L’article 1er, section A, 2. de la Convention de Genève, précise que le terme « réfugié » s’applique à toute personne qui « craignant avec raison d’être persécutée du fait de sa race, de sa religion et de sa nationalité, de son appartenance à un certain groupe social ou de ses opinions politiques, se trouve hors du pays dont elle a la nationalité et qui ne peut ou, du fait de cette crainte, ne veut se réclamer de la protection de ce pays ; ou qui, si elle n’a pas de nationalité et se trouve hors du pays dans lequel elle avait sa résidence habituelle à la suite de tels événements, ne peut ou, en raison de ladite crainte, ne veut y retourner ».

La reconnaissance du statut de réfugié n’est pas uniquement conditionnée par la situation générale du pays d’origine mais aussi et surtout par la situation particulière du demandeur d’asile qui doit établir, concrètement, que sa situation subjective spécifique a été telle qu’elle laissait supposer un danger sérieux pour sa personne.

L’examen des déclarations faites par le demandeur lors de son audition, ensemble les moyens et arguments apportés au cours de la procédure contentieuse et les pièces produites en cause, amène le tribunal à conclure que le demandeur reste en défaut de faire état et d’établir à suffisance de droit, des raisons personnelles de nature à justifier dans son chef une crainte actuelle justifiée de persécution du fait de sa race, de sa religion, de sa nationalité, de son appartenance à un certain groupe social ou de ses opinions politiques ainsi que le prévoit l’article 1er, section A, 2. de la Convention de Genève.

En effet, il convient de prime abord de relever que des considérations d’ordre matériel et économique, tels l’impossibilité d’occuper son ancien logement et la crainte de difficultés financières, ne constituent pas à elles seules un motif d’obtention du statut de réfugié (trib.

adm. 20 juin 2001, n° 12679 du rôle, Pas. adm. 2003, V° Etrangers, n° 83).

Ceci étant, force est de constater que les craintes de persécution exprimées par le demandeur se révèlent générales et vagues et ne sont pas confortées par un quelconque élément de preuve tangible, de sorte qu’elles se révèlent insuffisantes pour établir un état de persécution dans son pays d’origine, respectivement sont insuffisantes pour établir que les nouvelles autorités qui sont au pouvoir au Kosovo ne soient pas capables d’assurer un niveau de protection suffisant aux habitants de cette région de l’Etat de Serbie et Monténégro.

En effet, le récit du demandeur traduit tout au plus un sentiment général d’insécurité, sans qu’il n’ait fait état d’une persécution personnelle vécue ou d’une crainte qui serait telle que la vie lui serait, à raison, intolérable dans son pays d’origine.

A cela s’ajoute que les craintes invoquées en l’espèce se cristallisent essentiellement autour de la situation de la ville de Mitrovica-Nord, majoritairement peuplée par des Serbes, et que le demandeur reste en défaut d’établir qu’il ne peut trouver refuge, à l’heure actuelle, dans une autre partie de son pays d’origine et, plus particulièrement, dans une autre ville du Kosovo, majoritairement peuplé par les Albanais, étant entendu que la Convention de Genève vise le pays d’origine ou de nationalité sans restriction territoriale.

Il suit de ce qui précède que le demandeur n’a pas fait état d’une persécution ou d’une crainte de persécution au sens de la Convention de Genève susceptible de justifier la reconnaissance du statut de réfugié dans son chef.
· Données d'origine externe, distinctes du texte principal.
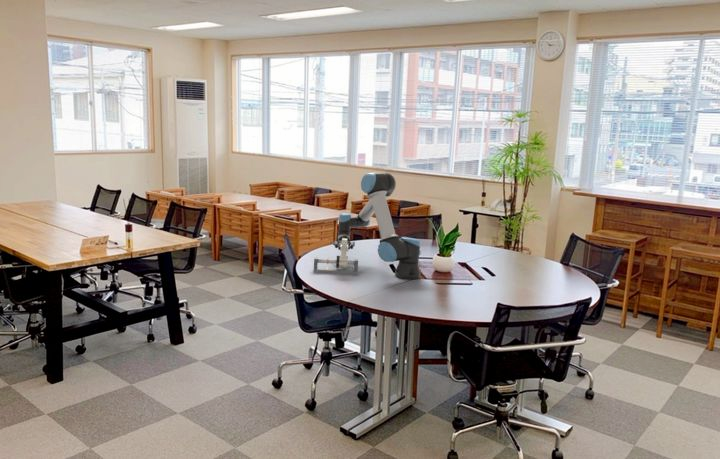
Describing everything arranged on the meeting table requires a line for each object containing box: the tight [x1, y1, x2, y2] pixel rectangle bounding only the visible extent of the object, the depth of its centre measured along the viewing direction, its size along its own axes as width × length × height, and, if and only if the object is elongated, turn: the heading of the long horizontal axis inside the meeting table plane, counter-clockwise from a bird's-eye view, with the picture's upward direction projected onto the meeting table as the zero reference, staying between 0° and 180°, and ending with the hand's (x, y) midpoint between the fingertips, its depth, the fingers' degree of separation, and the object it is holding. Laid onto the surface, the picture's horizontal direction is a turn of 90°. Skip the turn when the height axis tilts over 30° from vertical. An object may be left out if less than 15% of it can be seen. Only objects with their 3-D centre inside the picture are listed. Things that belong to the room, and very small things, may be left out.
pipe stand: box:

Partant, le recours en réformation est à rejeter comme étant non fondé.

La procédure devant les juridictions administratives étant essentiellement écrite, le fait que ni l’avocat constitué pour le demandeur, ni le délégué du gouvernement, dûment excusé, n’ont été présents ou représentés à l’audience de plaidoiries, est indifférent. Comme le demandeur a pris position par écrit par le fait de déposer sa requête introductive d’instance et comme le gouvernement a pris position par écrit par le fait de déposer, sous la plume de son délégué, un mémoire en réponse, le jugement est réputé contradictoire entre parties.

Par ces motifs, le tribunal administratif, deuxième chambre, statuant à l’égard de toutes les parties, déclare le recours en annulation irrecevable, reçoit le recours en réformation en la forme, au fond, le déclare non justifié et en déboute, condamne le demandeur aux frais.

Ainsi jugé par:

M. Campill, vice-président, M. Spielmann, juge, Mme Gillardin, juge et lu à l’audience publique du 5 février 2004, par le vice-président, en présence de M. Legille, greffier.

Legille Campill 5


Synthèse
Formation : Deuxième chambre
Numéro d'arrêt : 17062
Date de la décision : 05/02/2004

Origine de la décision
Date de l'import : 12/12/2019
Identifiant URN:LEX : urn:lex;lu;tribunal.administratif;arret;2004-02-05;17062 ?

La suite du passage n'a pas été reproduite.